The tasks
A. In the reflection on the Mystical Body of Christ, why does the writer say it is not tribal?
B. Translate this sentence from the reflection on the Mystical Body of Christ into Spanish: "But I think it is critically important to actually name in a concrete way who and what we are praying for."

Article

There are some things about Catholic faith which is understood keenly by the sacramental churches of East and West that need continue reflection upon. Lots of other Christian communities have neither a reference point nor a ritual for the Eucharistic Presence. The theology of the Mystical Body of Christ is one of those pieces of dogma that meets the criteria for the need to understand more deeply and to feel where it impacts our lives on a daily basis. To “feel” is not aiming toward a sentimentality; the sentimental is vacuous; to feel means really means for me and I am sure for the Church something concrete and personal because it pertains to the heart, the mind and one’s behavior. How we encounter the Mystical Body of Christ and how the Mystical Body of Christ encounters us is the matrix. The mystical body of Christ is not tribal because it encompasses everyone. As an example, I pray for generic intentions and intentions that have a history, a name … a real person. Praying for world peace is important. But I think it is critically important to actually name in a concrete way who and what we are praying for. Yet, if we are honest Christians we’d know that the Mystical Body of Christ is not abstract and that there is real content for our lives: we have a loved ones, friends, enemies, work experiences, desires, etc. Moreover, we ought to realize that our life in the Mystical Body of Christ has implications how we live and work with one another, how we pray in community, how we care for the needy, the lonely, the sick and those prone to depression and the like. We live life in a personal way and not in sense of social disengagement.

Extracted material

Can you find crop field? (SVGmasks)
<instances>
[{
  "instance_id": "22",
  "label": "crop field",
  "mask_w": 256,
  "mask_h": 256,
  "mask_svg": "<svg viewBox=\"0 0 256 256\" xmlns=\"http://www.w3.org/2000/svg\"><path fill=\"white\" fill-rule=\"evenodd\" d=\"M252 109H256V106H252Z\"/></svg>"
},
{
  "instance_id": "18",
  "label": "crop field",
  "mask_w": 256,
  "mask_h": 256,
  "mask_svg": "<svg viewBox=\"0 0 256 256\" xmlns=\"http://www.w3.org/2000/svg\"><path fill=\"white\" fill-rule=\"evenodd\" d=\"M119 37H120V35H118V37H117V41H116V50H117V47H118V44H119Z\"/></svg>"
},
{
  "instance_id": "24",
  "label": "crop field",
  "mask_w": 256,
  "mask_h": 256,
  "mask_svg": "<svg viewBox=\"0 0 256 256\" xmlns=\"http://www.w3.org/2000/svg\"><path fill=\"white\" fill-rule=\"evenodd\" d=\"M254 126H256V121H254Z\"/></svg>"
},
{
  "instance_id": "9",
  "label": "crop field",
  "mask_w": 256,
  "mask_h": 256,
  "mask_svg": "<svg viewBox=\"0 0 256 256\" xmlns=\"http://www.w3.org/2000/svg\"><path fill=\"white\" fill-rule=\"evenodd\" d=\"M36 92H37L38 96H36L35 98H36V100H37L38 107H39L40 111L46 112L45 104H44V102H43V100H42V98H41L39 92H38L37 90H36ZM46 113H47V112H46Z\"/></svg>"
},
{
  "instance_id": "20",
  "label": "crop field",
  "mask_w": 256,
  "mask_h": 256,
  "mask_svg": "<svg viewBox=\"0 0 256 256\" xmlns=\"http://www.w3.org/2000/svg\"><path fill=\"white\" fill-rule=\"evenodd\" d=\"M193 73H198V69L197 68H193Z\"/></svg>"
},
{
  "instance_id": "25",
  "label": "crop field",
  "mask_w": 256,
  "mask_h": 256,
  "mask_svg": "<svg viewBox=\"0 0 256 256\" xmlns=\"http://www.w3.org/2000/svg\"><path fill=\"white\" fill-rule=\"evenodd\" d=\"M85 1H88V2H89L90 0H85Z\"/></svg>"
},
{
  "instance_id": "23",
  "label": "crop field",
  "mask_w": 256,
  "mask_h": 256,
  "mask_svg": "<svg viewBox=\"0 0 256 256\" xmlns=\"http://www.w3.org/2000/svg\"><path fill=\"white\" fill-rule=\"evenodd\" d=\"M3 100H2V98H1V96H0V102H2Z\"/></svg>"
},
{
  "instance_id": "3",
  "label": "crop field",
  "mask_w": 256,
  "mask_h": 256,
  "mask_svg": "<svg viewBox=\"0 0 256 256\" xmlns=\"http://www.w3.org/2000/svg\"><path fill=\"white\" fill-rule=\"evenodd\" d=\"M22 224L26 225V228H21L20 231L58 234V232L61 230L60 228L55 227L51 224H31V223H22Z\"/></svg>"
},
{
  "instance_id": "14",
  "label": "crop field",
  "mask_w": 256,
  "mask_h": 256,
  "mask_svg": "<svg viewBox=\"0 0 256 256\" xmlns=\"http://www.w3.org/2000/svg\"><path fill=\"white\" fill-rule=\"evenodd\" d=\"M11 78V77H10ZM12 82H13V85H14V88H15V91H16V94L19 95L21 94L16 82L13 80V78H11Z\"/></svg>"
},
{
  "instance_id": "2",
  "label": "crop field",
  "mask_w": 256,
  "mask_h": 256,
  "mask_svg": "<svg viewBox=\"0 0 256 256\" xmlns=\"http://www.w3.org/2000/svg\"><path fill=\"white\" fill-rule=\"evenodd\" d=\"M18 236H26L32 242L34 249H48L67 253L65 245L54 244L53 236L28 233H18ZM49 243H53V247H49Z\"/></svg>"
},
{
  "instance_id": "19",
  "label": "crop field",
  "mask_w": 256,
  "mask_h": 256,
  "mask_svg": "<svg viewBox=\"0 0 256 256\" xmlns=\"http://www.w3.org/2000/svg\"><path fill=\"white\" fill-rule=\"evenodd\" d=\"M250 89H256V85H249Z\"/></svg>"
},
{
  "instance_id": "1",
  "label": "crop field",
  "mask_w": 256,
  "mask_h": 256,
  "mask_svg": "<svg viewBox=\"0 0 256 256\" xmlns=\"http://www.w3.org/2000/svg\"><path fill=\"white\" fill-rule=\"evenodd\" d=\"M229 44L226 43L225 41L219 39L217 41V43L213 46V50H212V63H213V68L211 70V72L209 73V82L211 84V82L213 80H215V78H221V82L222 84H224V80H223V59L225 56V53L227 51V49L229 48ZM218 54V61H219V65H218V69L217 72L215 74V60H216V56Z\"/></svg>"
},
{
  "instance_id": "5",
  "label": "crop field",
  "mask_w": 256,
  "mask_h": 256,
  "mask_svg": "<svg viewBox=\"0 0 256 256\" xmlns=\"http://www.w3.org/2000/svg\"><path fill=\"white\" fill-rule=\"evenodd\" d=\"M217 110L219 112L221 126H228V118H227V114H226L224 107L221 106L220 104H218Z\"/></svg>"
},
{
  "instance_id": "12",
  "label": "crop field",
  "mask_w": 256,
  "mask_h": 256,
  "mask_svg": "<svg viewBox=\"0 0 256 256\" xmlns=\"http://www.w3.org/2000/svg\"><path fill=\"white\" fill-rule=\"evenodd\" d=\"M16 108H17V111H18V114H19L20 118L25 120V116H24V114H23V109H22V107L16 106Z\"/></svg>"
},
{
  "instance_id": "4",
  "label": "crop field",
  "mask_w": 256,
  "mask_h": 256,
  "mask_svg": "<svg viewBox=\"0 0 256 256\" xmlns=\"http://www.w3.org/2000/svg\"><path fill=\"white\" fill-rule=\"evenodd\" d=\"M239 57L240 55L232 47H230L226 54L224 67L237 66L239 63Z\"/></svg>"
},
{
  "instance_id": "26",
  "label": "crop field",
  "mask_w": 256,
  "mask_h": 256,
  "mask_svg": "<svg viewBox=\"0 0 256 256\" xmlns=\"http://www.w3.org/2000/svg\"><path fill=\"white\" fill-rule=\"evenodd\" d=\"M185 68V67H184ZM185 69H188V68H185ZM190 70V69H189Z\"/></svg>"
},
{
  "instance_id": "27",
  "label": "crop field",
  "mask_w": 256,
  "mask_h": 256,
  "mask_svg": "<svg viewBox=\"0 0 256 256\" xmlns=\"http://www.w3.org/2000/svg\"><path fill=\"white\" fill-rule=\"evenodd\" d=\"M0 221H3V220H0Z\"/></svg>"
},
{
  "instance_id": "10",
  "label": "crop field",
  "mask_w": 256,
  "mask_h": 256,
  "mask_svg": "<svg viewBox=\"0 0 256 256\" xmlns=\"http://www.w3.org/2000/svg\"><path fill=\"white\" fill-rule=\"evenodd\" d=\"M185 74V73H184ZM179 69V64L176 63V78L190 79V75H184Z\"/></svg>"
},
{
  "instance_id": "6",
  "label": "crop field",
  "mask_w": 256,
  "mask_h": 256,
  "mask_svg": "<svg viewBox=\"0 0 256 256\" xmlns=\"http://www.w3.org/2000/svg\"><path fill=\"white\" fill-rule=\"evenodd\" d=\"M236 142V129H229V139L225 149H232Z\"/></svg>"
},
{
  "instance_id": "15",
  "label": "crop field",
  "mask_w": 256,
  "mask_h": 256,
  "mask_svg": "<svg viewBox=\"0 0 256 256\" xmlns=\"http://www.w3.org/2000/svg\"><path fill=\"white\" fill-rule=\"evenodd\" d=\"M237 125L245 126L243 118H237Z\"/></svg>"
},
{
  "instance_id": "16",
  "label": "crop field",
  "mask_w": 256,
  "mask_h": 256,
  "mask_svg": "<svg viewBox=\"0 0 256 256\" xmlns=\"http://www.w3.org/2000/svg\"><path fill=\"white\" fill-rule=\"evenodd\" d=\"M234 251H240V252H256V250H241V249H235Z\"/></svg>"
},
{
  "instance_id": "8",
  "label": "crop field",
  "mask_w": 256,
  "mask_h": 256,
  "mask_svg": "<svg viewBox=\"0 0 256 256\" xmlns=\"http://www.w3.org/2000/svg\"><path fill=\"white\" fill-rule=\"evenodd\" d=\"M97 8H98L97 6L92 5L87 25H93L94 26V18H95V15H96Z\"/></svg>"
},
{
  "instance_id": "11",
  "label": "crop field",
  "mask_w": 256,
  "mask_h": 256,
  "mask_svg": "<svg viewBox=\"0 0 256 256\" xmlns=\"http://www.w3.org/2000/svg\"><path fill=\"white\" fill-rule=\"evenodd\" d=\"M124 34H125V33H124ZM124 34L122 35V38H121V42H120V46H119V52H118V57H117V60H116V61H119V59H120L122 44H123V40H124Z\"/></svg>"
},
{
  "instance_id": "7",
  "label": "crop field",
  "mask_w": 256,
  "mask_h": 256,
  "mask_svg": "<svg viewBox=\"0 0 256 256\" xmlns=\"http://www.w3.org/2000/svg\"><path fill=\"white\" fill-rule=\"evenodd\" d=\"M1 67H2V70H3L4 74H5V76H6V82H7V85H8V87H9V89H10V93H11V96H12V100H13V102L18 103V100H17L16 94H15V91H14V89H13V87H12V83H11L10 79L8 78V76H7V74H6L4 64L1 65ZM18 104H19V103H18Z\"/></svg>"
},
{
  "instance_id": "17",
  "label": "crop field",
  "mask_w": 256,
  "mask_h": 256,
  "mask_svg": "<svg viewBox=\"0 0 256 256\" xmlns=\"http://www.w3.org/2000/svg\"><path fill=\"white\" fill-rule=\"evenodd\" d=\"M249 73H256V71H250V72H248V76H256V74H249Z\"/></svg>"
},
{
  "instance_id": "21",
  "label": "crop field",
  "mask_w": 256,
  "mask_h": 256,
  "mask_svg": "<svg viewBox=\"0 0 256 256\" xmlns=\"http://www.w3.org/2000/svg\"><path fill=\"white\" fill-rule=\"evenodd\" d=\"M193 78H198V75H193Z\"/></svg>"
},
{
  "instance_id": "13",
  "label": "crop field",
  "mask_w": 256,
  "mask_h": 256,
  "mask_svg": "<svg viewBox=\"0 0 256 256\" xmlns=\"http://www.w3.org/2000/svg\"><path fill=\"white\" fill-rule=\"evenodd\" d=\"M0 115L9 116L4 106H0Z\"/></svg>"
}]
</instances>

Final answers
A. Because it encompasses everyone.

B. Pero creo que es de importancia crítica nombrar realmente, de manera concreta, por quién y por qué estamos rezando.